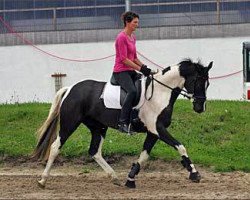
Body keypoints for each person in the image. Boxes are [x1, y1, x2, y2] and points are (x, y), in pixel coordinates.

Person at [112, 11, 152, 134]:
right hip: (121, 72)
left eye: (137, 22)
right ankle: (122, 122)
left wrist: (144, 67)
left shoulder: (132, 37)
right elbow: (124, 59)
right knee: (132, 91)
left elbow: (134, 57)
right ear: (127, 22)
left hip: (131, 70)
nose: (137, 25)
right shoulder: (121, 37)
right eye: (135, 22)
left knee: (144, 86)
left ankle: (135, 118)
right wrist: (140, 69)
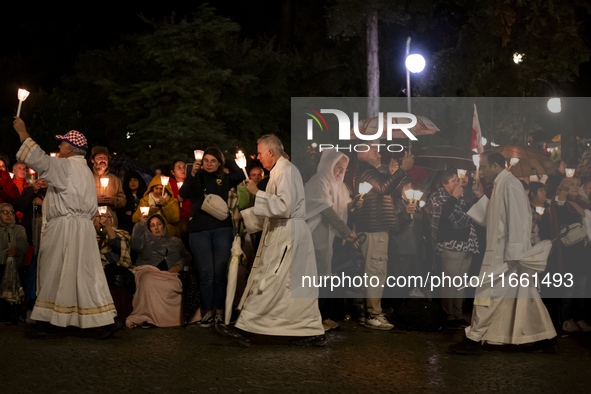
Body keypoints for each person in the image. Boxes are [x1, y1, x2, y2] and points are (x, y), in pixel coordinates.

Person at [12, 117, 121, 339]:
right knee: (85, 275)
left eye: (62, 144)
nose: (59, 147)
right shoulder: (83, 171)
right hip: (82, 229)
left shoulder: (67, 166)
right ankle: (101, 320)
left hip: (65, 229)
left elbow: (40, 161)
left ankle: (52, 322)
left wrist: (23, 133)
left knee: (56, 271)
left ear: (70, 148)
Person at [449, 151, 557, 355]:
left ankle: (474, 338)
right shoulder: (502, 184)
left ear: (496, 166)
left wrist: (514, 252)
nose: (481, 172)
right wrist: (481, 196)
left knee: (489, 294)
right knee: (525, 296)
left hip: (505, 254)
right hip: (502, 251)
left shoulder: (511, 184)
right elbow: (495, 217)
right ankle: (546, 338)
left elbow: (518, 219)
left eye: (484, 166)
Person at [224, 135, 325, 347]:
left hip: (288, 233)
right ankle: (307, 328)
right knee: (290, 286)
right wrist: (247, 214)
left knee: (269, 280)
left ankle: (245, 328)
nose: (258, 157)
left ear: (271, 152)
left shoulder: (286, 171)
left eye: (260, 152)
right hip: (287, 232)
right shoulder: (280, 171)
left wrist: (257, 193)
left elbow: (284, 207)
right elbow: (274, 209)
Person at [179, 147, 245, 327]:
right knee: (206, 273)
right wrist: (192, 174)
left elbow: (240, 175)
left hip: (221, 229)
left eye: (213, 161)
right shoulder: (196, 177)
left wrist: (228, 157)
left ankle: (220, 310)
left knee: (219, 271)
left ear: (219, 163)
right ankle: (208, 311)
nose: (208, 164)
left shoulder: (224, 178)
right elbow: (183, 194)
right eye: (206, 160)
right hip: (198, 231)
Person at [353, 145, 414, 330]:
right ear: (363, 155)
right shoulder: (367, 171)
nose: (380, 155)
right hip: (374, 229)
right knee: (376, 272)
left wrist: (391, 174)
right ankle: (374, 314)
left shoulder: (369, 172)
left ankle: (368, 312)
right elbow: (385, 188)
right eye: (375, 152)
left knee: (374, 271)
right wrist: (403, 169)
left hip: (376, 228)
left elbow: (386, 189)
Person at [305, 149, 358, 331]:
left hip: (337, 240)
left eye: (344, 169)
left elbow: (343, 209)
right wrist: (346, 233)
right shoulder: (318, 181)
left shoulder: (341, 186)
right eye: (338, 167)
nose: (340, 172)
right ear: (328, 164)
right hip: (319, 238)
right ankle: (314, 317)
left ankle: (330, 316)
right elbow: (327, 210)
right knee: (319, 277)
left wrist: (354, 205)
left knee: (333, 278)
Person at [127, 214, 198, 328]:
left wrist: (178, 267)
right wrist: (140, 225)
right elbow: (135, 245)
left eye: (159, 224)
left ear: (164, 226)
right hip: (150, 271)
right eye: (152, 225)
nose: (156, 228)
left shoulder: (176, 241)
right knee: (148, 280)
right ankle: (148, 317)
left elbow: (188, 258)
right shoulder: (143, 241)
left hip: (171, 275)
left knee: (184, 282)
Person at [428, 171, 479, 328]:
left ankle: (457, 315)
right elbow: (446, 217)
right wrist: (455, 197)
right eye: (453, 180)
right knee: (450, 283)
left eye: (458, 180)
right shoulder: (437, 197)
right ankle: (448, 316)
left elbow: (470, 214)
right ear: (444, 184)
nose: (457, 183)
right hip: (451, 246)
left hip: (466, 245)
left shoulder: (459, 198)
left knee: (460, 283)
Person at [541, 177, 591, 332]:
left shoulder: (583, 204)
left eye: (577, 185)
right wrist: (564, 189)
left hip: (583, 252)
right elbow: (558, 203)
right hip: (568, 253)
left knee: (581, 289)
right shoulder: (561, 204)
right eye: (571, 185)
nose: (575, 187)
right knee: (568, 289)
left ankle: (579, 318)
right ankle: (566, 320)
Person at [0, 203, 28, 308]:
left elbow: (23, 243)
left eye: (11, 212)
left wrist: (16, 251)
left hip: (17, 266)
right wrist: (5, 254)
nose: (8, 215)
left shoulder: (19, 229)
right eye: (5, 212)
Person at [91, 146, 126, 226]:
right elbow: (80, 200)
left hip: (110, 221)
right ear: (93, 160)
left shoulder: (115, 180)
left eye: (105, 158)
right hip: (92, 220)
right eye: (99, 158)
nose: (103, 160)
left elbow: (123, 200)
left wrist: (113, 201)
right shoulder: (87, 178)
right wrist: (94, 200)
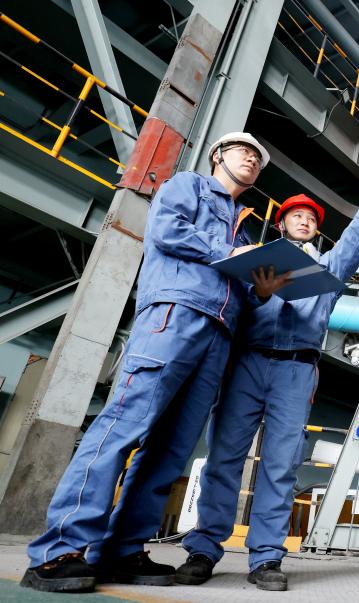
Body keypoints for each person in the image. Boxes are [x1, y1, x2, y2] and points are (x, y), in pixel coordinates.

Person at [22, 133, 273, 594]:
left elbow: (238, 285)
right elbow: (166, 231)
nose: (253, 159)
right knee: (123, 426)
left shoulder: (244, 230)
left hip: (218, 337)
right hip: (175, 315)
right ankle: (59, 550)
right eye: (245, 151)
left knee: (171, 450)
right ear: (218, 155)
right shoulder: (189, 187)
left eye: (259, 158)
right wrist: (228, 254)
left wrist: (260, 289)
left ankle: (121, 550)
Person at [176, 168, 359, 592]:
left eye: (311, 219)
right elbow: (231, 305)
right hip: (247, 363)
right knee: (224, 458)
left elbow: (351, 245)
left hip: (296, 369)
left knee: (281, 464)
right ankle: (202, 550)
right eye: (297, 216)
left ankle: (266, 557)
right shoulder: (254, 261)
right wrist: (260, 293)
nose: (305, 221)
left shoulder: (327, 271)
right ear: (281, 224)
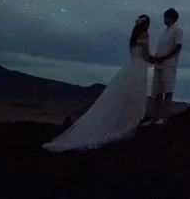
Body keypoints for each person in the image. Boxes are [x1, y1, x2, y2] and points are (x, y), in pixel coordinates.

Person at [42, 15, 151, 152]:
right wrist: (159, 59)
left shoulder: (133, 37)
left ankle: (126, 124)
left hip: (131, 66)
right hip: (139, 67)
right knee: (135, 94)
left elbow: (134, 54)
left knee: (126, 94)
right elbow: (146, 55)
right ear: (147, 25)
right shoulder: (145, 35)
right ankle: (130, 125)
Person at [148, 7, 183, 125]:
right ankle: (155, 117)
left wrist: (164, 58)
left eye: (167, 17)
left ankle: (165, 117)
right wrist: (156, 58)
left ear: (173, 18)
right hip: (159, 64)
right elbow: (161, 47)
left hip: (168, 65)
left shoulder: (177, 30)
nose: (165, 19)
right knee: (158, 90)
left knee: (168, 90)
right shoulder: (164, 32)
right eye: (164, 17)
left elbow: (178, 47)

§

Aim of the exercise — Reproduce verbatim the opening line of the material and every line after it, up to and including the line with "left wrist: (144, 67)", but no pictures.

Task response —
Body keypoints for each person in the image. Boxes are [x1, y1, x2, y2] and points are (x, y), in pixel coordinates.

Person at [112, 11, 152, 134]:
right hip: (121, 72)
left eye: (137, 22)
right ankle: (122, 122)
left wrist: (144, 67)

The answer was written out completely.